**YOUR OBJECTIVE**
Retrieve all lines below that have the string "test".

━━━ WORKING DATA ━━━

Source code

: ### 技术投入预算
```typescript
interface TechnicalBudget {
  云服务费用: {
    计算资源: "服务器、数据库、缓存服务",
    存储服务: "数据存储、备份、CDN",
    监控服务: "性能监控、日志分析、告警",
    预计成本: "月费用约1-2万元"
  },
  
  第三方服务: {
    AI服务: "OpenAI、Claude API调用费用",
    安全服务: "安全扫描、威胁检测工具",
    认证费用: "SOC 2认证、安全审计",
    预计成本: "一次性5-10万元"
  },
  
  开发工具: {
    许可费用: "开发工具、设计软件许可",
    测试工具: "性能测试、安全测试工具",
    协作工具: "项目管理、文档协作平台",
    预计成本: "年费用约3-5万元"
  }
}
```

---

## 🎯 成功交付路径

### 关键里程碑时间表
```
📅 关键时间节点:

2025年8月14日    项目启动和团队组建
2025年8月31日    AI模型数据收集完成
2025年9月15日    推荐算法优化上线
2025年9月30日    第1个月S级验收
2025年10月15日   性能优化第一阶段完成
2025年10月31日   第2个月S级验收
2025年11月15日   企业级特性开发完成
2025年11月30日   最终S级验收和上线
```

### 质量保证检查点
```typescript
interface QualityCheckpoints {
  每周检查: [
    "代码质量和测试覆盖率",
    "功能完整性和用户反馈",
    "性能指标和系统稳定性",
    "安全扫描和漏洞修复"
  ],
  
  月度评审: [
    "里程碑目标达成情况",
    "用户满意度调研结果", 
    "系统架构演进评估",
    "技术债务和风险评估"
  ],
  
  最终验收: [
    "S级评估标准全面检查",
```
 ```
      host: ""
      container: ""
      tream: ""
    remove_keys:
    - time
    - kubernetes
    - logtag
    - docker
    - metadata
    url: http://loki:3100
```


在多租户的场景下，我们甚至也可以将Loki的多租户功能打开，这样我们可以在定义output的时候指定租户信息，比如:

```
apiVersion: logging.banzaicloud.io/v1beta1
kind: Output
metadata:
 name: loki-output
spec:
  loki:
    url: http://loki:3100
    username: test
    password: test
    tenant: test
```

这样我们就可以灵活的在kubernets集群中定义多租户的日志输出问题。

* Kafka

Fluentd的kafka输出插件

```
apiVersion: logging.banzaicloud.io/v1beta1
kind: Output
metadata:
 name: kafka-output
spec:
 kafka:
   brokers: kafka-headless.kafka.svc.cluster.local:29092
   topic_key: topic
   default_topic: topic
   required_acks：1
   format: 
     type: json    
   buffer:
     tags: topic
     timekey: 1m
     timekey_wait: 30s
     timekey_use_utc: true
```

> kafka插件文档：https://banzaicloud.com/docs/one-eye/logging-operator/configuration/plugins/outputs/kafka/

━━━

**ANSWER SECTION**
    username: test
    password: test
    tenant: test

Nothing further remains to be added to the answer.